I am deriving $\left\lceil \log_2 (\frac{n}{2})\right \rceil$, and I'm unsure on whether this becomes $\left\lceil \log_2 n \right\rceil$ – $\left\lceil \log_2 2 \right\rceil$= $\lceil \log_2 n \rceil-1$
or whether it becomes $\left\lceil \log_2n – \log_2 2 \right\rceil$ = $\lceil \log_2 n -1\rceil$ = $\lceil \log_2 n \rceil -1$?
I see that both come to the same conclusion, however, I am unsure on whether the first method breaks logarithmic laws? This I assume will be able to be applied to the floor function as well I assume?

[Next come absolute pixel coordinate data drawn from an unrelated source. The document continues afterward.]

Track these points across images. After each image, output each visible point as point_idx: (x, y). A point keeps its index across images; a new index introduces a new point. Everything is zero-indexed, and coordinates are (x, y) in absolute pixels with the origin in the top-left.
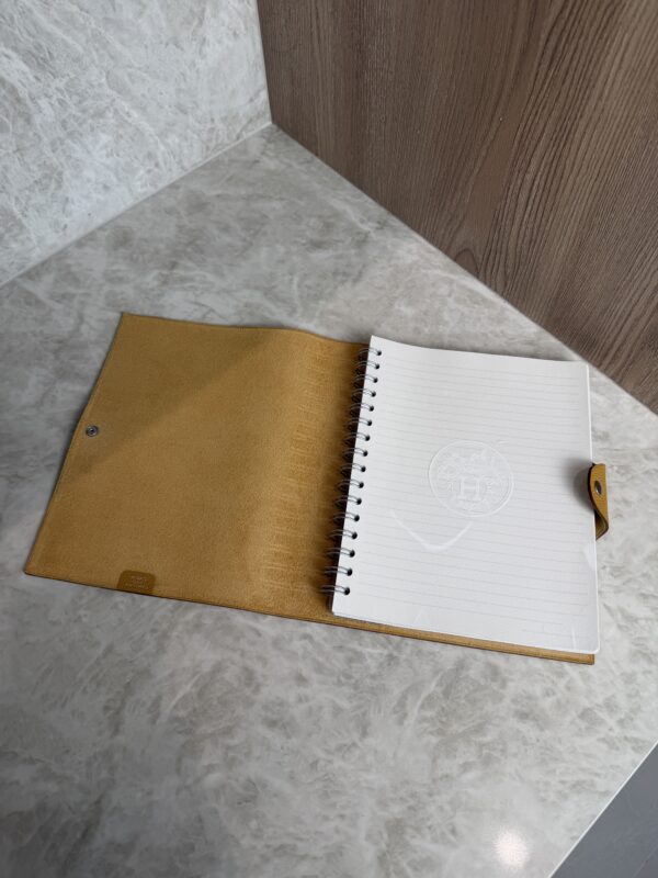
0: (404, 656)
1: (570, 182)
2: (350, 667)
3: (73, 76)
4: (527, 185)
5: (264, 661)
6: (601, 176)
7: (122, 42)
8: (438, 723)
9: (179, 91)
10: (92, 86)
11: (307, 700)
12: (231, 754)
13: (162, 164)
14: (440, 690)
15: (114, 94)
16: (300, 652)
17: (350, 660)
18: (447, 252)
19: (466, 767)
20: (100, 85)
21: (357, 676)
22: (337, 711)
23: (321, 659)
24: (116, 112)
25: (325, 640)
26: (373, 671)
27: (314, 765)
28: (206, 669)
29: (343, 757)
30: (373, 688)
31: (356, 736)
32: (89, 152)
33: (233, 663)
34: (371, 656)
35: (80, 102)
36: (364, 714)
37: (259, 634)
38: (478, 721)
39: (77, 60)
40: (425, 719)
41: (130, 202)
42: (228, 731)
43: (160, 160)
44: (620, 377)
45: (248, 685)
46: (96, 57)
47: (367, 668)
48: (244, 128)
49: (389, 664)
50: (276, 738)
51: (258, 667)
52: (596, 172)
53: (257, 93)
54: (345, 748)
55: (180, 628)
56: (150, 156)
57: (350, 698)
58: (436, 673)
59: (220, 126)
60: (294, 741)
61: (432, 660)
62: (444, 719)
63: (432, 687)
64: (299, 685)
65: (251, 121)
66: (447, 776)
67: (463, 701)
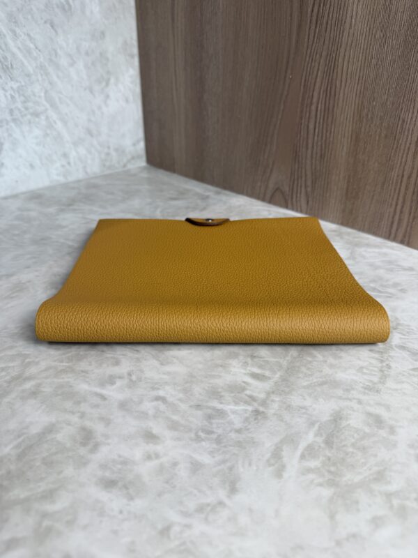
0: (272, 411)
1: (341, 95)
2: (211, 423)
3: (23, 84)
4: (313, 113)
5: (107, 421)
6: (361, 78)
7: (58, 77)
8: (326, 474)
9: (90, 120)
10: (34, 95)
11: (157, 456)
12: (46, 523)
13: (72, 164)
14: (320, 440)
15: (48, 106)
16: (151, 412)
17: (209, 417)
18: (263, 200)
19: (377, 522)
20: (40, 97)
21: (220, 431)
22: (196, 467)
23: (175, 418)
24: (47, 118)
25: (180, 400)
26: (238, 425)
27: (165, 531)
28: (35, 430)
29: (206, 519)
30: (239, 442)
31: (222, 494)
32: (24, 137)
33: (69, 424)
34: (234, 412)
35: (25, 102)
36: (231, 469)
37: (103, 398)
38: (375, 469)
39: (28, 75)
40: (309, 470)
41: (46, 183)
42: (49, 495)
43: (72, 161)
44: (407, 239)
45: (84, 444)
46: (40, 78)
47: (230, 423)
48: (129, 161)
49: (255, 419)
50: (114, 501)
51: (99, 428)
52: (357, 78)
53: (138, 141)
54: (209, 508)
55: (13, 395)
56: (65, 155)
57: (211, 453)
58: (312, 424)
59: (114, 154)
60: (139, 504)
61: (304, 413)
62: (333, 469)
63: (311, 437)
64: (147, 443)
65: (133, 158)
66: (354, 536)
67: (351, 450)
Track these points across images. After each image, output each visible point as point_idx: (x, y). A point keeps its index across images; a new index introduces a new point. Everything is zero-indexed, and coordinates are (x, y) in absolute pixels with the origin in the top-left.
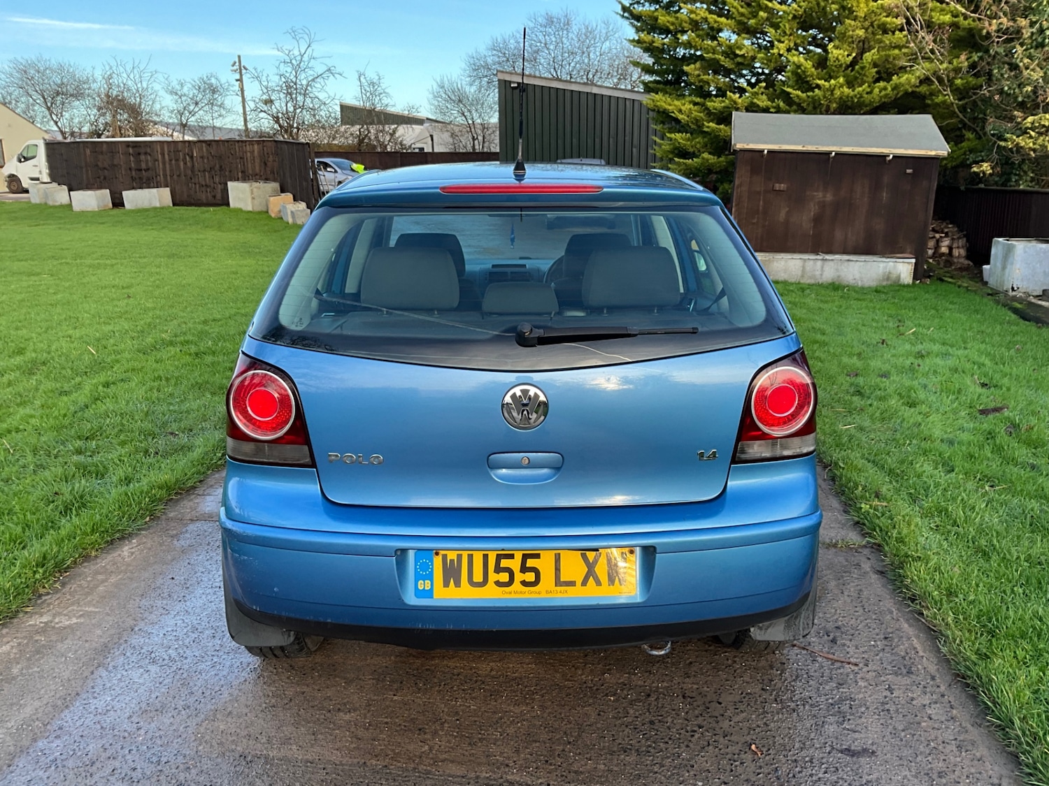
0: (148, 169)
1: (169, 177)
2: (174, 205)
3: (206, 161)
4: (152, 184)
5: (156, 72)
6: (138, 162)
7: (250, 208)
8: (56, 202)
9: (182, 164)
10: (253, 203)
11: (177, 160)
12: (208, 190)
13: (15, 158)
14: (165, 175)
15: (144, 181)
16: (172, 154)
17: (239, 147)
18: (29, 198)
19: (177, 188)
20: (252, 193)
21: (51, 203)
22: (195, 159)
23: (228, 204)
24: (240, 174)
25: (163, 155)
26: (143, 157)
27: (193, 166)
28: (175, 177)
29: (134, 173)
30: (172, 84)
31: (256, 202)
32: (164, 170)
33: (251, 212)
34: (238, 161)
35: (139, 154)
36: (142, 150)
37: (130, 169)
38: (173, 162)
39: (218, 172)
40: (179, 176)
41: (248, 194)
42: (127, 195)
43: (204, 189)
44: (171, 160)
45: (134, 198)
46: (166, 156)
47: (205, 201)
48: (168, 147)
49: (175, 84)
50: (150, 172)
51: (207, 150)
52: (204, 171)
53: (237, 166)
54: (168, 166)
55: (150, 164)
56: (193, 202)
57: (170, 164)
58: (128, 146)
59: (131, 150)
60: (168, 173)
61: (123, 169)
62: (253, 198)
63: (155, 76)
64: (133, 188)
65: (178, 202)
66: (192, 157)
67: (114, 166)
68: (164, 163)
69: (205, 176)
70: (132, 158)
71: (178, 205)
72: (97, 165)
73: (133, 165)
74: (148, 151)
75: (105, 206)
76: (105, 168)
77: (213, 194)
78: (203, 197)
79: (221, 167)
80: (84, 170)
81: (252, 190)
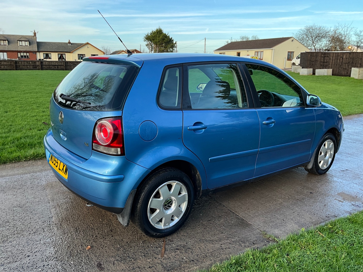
0: (327, 62)
1: (333, 65)
2: (333, 75)
3: (347, 60)
4: (327, 67)
5: (353, 27)
6: (324, 59)
7: (357, 78)
8: (297, 72)
9: (339, 61)
10: (358, 76)
11: (337, 59)
12: (346, 70)
13: (296, 58)
14: (332, 64)
15: (325, 66)
16: (336, 57)
17: (361, 55)
18: (291, 70)
19: (335, 69)
20: (359, 72)
21: (295, 72)
22: (344, 59)
23: (350, 76)
24: (359, 65)
25: (333, 57)
26: (326, 58)
27: (342, 62)
28: (335, 65)
29: (322, 63)
30: (357, 32)
31: (360, 76)
32: (332, 63)
33: (357, 79)
34: (360, 60)
35: (325, 57)
36: (326, 56)
37: (321, 62)
38: (336, 60)
39: (351, 64)
40: (337, 65)
41: (358, 73)
42: (317, 71)
43: (344, 70)
44: (335, 59)
45: (319, 72)
46: (334, 58)
47: (343, 74)
48: (335, 54)
49: (358, 32)
50: (327, 63)
51: (349, 56)
52: (346, 63)
53: (358, 62)
54: (334, 61)
55: (328, 60)
56: (339, 74)
57: (335, 61)
58: (322, 54)
59: (323, 55)
60: (333, 64)
61: (319, 62)
62: (359, 74)
63: (353, 29)
64: (321, 69)
65: (334, 74)
66: (343, 58)
67: (316, 61)
68: (333, 60)
69: (346, 65)
70: (322, 58)
71: (334, 75)
72: (311, 60)
73: (322, 61)
74: (328, 56)
75: (310, 74)
76: (313, 61)
77: (347, 72)
78: (343, 73)
79: (352, 62)
80: (307, 62)
81: (359, 71)
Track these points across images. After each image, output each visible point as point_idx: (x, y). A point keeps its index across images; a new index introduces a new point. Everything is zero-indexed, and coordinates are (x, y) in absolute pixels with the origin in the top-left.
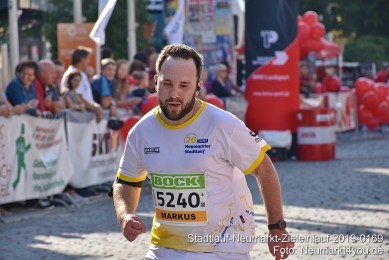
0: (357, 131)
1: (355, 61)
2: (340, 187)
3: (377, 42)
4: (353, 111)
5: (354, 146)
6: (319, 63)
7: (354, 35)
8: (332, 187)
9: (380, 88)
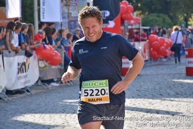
0: (149, 61)
1: (148, 26)
2: (142, 89)
3: (158, 16)
4: (147, 51)
5: (148, 68)
6: (130, 27)
7: (147, 13)
8: (138, 89)
9: (161, 39)
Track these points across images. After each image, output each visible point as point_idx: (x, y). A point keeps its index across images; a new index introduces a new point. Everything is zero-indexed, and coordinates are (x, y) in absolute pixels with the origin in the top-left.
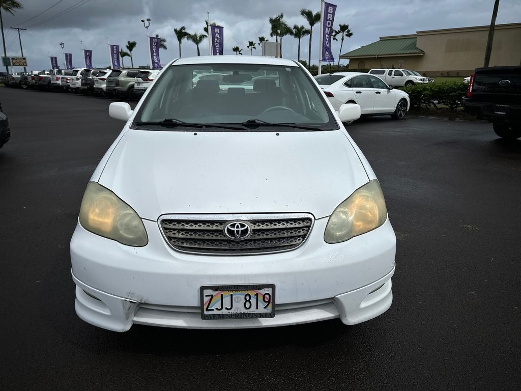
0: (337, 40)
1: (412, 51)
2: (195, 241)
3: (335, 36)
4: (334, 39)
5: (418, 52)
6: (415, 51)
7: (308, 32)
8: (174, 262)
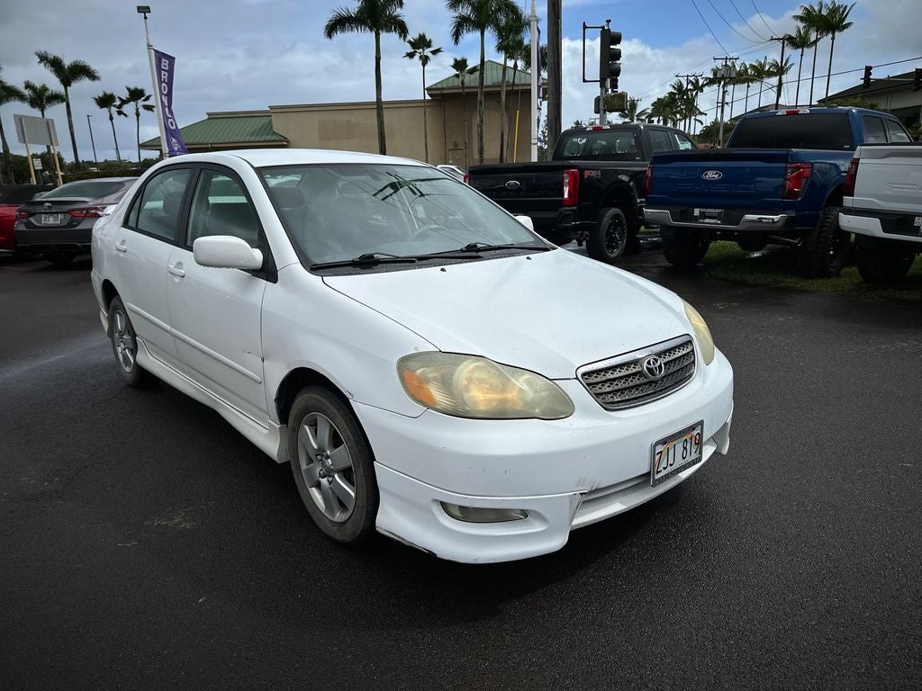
0: (125, 115)
1: (268, 138)
2: (622, 391)
3: (120, 107)
4: (120, 113)
5: (278, 139)
6: (273, 138)
7: (56, 98)
8: (616, 422)
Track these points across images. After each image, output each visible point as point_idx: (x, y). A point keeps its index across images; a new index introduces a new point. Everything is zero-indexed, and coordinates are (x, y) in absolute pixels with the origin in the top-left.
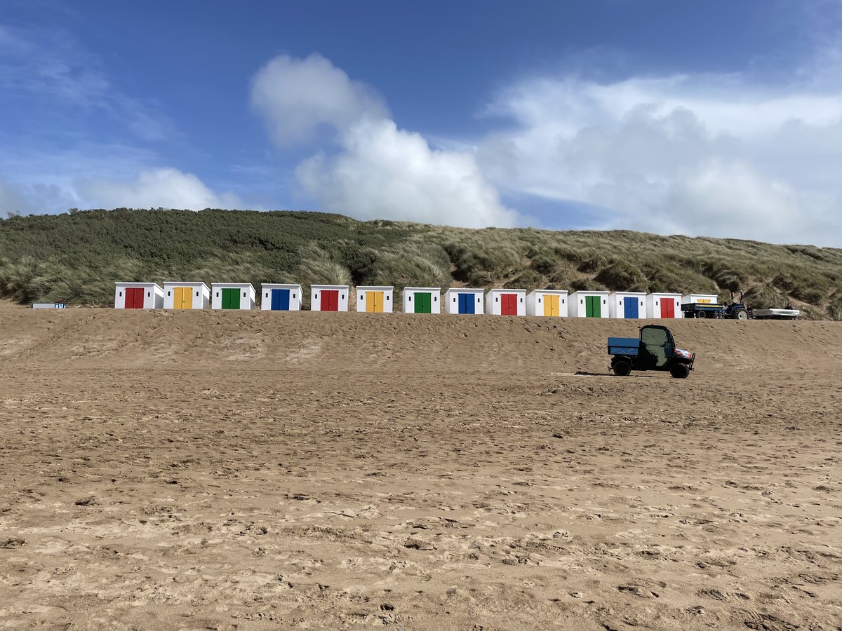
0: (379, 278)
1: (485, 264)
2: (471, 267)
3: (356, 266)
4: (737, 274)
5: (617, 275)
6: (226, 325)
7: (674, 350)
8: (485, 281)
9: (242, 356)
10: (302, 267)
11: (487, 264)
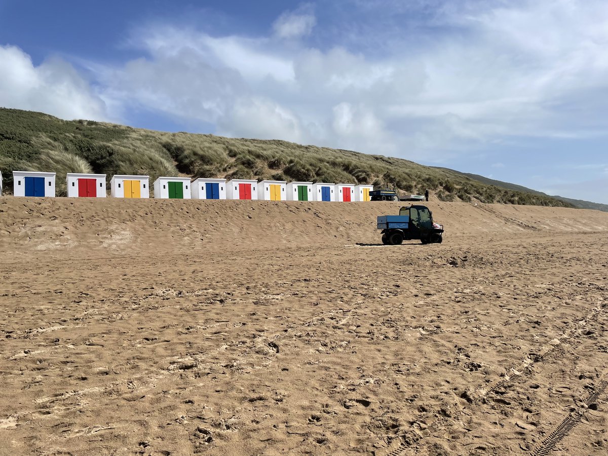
0: (123, 169)
1: (205, 159)
2: (192, 162)
3: (93, 158)
4: (365, 172)
5: (298, 171)
6: (12, 213)
7: (432, 223)
8: (211, 174)
9: (53, 245)
10: (43, 157)
11: (206, 160)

Thanks for any clarification.
Best Answer
Undisputably,
$$\left\lceil\log_2\frac n2\right\rceil=\left\lceil\log_2n-1\right\rceil.$$
Now the question is if you can pull out the $-1$ term to obtain
$$\left\lceil\log_2n\right\rceil-1.$$
The answer is true, you can move an integer constant in and out: $\lceil x+k\rceil=\lceil x\rceil+k$. This is because with $x=m-z$ where $z\in[0,1)$,
$$\lceil x+k\rceil=\lceil m-z+k\rceil=m+k=\lceil m-z\rceil+k=\lceil x\rceil+k.$$
This doesn't work with a non-integer constant, in general $\lceil x+y\rceil\ne\lceil x\rceil+\lceil y\rceil\ne\lceil x\rceil+y\ne x+\lceil y\rceil\ne x+y$.